Extracted page text data:
+++++

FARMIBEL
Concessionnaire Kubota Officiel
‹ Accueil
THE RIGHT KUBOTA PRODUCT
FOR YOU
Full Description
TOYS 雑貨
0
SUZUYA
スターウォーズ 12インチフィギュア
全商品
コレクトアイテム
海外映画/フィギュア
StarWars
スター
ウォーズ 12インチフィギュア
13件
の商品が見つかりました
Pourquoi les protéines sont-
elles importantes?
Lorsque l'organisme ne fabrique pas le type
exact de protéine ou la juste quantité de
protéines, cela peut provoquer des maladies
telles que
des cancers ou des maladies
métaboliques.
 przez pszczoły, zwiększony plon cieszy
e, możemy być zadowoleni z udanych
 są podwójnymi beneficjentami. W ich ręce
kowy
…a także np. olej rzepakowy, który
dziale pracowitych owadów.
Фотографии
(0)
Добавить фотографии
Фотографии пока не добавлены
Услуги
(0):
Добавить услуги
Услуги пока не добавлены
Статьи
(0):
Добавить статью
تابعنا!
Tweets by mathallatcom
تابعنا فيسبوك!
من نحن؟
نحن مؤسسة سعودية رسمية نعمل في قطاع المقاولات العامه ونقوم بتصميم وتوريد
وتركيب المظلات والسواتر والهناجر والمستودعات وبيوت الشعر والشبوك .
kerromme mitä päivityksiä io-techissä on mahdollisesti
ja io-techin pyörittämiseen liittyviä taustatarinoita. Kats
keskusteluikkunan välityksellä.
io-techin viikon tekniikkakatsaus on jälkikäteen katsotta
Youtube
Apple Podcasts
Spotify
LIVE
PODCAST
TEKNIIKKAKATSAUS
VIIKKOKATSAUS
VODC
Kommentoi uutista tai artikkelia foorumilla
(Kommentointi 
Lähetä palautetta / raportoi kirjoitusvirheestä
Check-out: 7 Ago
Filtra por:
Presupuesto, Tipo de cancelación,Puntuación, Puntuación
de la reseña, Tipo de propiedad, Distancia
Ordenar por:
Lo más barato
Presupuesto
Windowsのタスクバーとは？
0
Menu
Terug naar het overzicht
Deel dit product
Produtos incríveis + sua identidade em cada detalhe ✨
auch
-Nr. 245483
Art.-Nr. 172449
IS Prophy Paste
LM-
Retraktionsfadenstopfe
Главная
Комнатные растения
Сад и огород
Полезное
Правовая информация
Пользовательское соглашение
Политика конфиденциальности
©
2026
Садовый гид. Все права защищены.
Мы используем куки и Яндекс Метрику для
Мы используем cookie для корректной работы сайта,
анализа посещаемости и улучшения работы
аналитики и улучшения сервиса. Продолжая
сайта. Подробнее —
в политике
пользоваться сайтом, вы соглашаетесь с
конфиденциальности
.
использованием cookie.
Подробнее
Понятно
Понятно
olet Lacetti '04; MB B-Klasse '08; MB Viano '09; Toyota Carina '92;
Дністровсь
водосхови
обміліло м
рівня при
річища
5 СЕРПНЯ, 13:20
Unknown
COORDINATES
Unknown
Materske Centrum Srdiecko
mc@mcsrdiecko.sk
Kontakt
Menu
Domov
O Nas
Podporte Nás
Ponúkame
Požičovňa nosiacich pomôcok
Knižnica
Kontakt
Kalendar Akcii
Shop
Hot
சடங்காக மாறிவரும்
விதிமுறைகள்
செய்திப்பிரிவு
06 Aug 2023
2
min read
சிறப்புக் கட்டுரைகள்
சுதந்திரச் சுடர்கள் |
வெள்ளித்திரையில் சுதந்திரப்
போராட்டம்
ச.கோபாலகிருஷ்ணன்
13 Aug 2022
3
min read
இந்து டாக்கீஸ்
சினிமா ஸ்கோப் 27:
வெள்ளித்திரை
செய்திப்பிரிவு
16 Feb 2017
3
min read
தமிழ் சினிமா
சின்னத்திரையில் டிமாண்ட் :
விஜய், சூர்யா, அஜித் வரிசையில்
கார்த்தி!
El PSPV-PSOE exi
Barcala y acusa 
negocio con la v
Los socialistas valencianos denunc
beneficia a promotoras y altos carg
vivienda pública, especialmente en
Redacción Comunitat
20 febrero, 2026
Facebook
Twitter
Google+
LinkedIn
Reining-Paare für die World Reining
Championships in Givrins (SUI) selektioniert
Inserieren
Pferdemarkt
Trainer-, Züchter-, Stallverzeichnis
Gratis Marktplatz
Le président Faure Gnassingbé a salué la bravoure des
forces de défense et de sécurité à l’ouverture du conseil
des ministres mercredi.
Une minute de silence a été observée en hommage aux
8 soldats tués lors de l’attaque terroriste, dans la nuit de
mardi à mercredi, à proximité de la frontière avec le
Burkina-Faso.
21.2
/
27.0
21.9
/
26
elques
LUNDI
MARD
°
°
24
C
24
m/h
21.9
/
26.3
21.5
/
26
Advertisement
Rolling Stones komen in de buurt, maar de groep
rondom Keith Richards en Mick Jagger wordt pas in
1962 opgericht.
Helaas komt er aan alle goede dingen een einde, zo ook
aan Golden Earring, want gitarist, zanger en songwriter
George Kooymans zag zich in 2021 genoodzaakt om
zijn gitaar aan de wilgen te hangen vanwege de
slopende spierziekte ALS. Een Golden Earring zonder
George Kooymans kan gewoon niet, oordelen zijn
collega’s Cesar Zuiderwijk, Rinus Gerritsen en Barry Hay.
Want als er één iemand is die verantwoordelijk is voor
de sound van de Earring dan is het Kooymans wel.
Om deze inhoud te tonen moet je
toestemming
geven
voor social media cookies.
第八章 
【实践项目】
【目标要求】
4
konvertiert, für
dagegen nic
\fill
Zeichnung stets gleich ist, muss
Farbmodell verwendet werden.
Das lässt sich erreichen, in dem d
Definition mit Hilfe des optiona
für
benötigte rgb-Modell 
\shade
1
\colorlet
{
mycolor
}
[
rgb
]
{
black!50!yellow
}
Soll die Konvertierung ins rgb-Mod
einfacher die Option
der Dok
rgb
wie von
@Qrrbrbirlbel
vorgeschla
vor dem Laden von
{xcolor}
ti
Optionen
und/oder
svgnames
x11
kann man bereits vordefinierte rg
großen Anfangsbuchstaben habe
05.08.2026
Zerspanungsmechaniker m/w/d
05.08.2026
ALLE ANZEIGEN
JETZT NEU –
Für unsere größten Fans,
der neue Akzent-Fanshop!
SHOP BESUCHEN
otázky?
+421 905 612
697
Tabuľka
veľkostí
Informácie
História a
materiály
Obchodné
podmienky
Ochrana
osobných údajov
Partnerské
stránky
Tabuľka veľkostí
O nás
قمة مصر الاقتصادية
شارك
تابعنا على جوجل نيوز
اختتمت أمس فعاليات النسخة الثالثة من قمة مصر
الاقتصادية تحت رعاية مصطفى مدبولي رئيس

+++++

_TASK OBJECTIVE:_ Within the entries above, find every line where the string "maladies" occurs, and copy it.

_RESPONSE BOX:_
protéines, cela peut provoquer des maladies
des cancers ou des maladies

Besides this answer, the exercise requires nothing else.